CompleteSearch CSV Parser

We have two general-purpose parsers for producing the <base-name>.words and <base-name>.docs file required for building an index and then search with CompleteSearch: a CSV Parser and an XML Parser.

The CSV Parser is located in the parser sub-directory of the CompleteSearch codebase. It can be invoked by

./CsvParserMain [many options] --base-name=<base name>

It then looks for a file <base name>.csv and produces <base-name>.words and <base-name>.docs according to the specified option.

For a short description of the most important options, call the program without arguments

./CsvParserMain

Here an explanation for the most typical options by using an example CSV (actually we are using TSVs). The TSV can have as many columns as necessary. Each line describes a document.

author         year      title
Paul Heinz     2010      How to squeeze lemons.
Paula Müller   2012      A performance evaluation of algorithms about squeezing lemons.

By specifying --full-text=author,title, it is set, which columns shall be searched on a simple request like q=lemons.

It is possible to restrict the search to specific columns by using filters and facets. Those can be defined by using --filter=author,year,title and --facets=author,year. The difference between both of them is, that there is a filter word for each single word in the column, whereas facets words help to find specific phrases. Small examples: q=:filter:author:paul* finds all documents who are written by someone whose name is Paul, Paula, etc., q=:facet:author:Paul_Heinz finds the specific author Paul Heinz, q=:filter:title:lemons :facet:author:* returns the all authors who have written an article about lemons.

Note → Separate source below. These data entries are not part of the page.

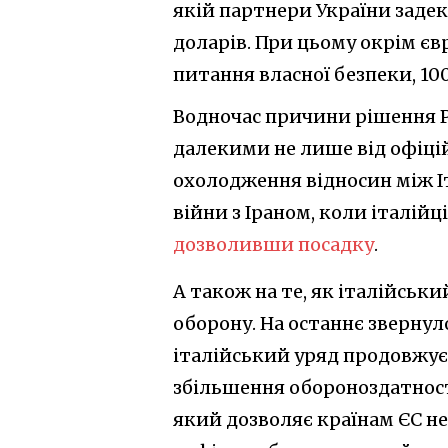
якій партнери України заде
доларів. При цьому окрім єв
питання власної безпеки, 10
Водночас причини рішення Р
далекими не лише від офіці
охолодження відносин між Іт
війни з Іраном, коли італійц
дозволивши посадку
.
А також на те, як італійськ
оборону. На останнє звернул
італійський уряд продовжує
збільшення обороноздатност
який дозволяє країнам ЄС н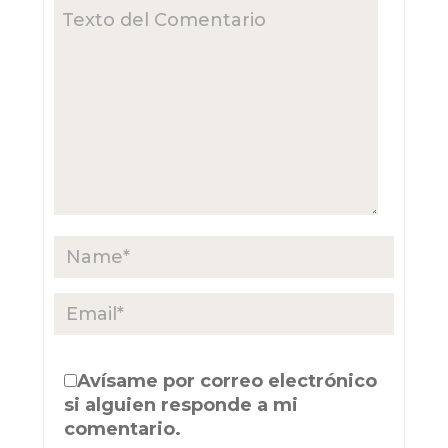
Avísame por correo electrónico
si alguien responde a mi
comentario.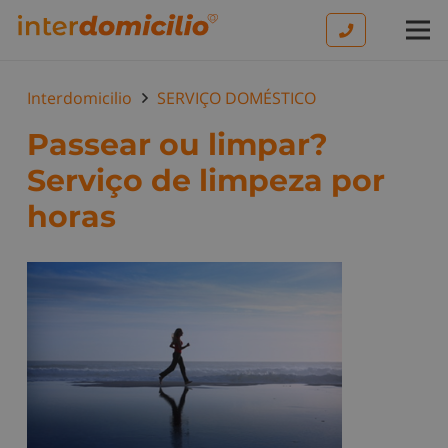
Interdomicilio
SERVIÇO DOMÉSTICO
Passear ou limpar?
Serviço de limpeza por
horas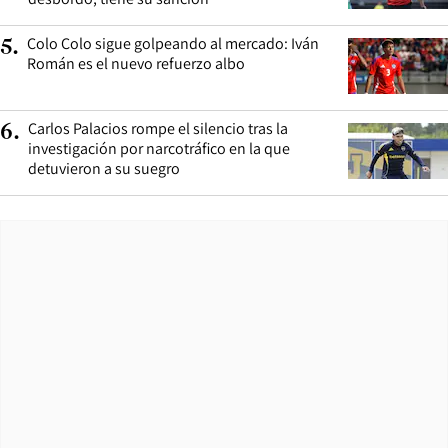
Colo Colo sigue golpeando al mercado: Iván
5
.
Román es el nuevo refuerzo albo
Carlos Palacios rompe el silencio tras la
6
.
investigación por narcotráfico en la que
detuvieron a su suegro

If there are e.g. several authors for one document, it it possible to write them in one field by separating them with the specified within-field-separator=#. If author is defined as a facet and not all words shall be stored as facet, use --no-show-facet-prefix=* to avoid adding them. Example: Paula Müller#*Frida Peterson#*Hugo Schmitt.

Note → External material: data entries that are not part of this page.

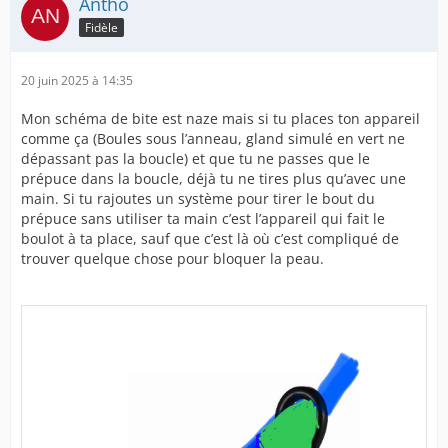
Antho
Fidèle
20 juin 2025 à 14:35
Mon schéma de bite est naze mais si tu places ton appareil
comme ça (Boules sous l’anneau, gland simulé en vert ne
dépassant pas la boucle) et que tu ne passes que le
prépuce dans la boucle, déjà tu ne tires plus qu’avec une
main. Si tu rajoutes un système pour tirer le bout du
prépuce sans utiliser ta main c’est l’appareil qui fait le
boulot à ta place, sauf que c’est là où c’est compliqué de
trouver quelque chose pour bloquer la peau.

Use show=year,title to specify which fields should be returned on a hit. If you want to provide various outputs, specify an info-delimiter=~ - which may not occur within your documents - and define the various outputs, by using a semicolon: show=year,title;year,author;year. You can fetch them by adding the query parameter p=0 for year and title, p=1 for author, year and title, p=2 for year and so on.

All words, beside the facet words, can be normalized by using --normalize. In this case it's possible to find müller by searching for muller or mueller, which depends on the mapping in your maps (utf8.map, iso8859-1.map). Set the option --encoding to either utf-8 or iso to specify the encoding of your file. The path to the directory, which contains the maps, can be defined by using --maps-directory=codebase/utility/. Default is the directory in which the binaries are called.

For more details, a look at the code that processes these command line options might be helpful. You find them in two files. The code for the general (CSV independent) options can be found in file ParserBase.cpp method ParserBase::parseCommandLineOptions. The code for the CSV-specific options can be found in file CsvParserOptions.cpp method CsvParserOptions::parseCommandLineOptions.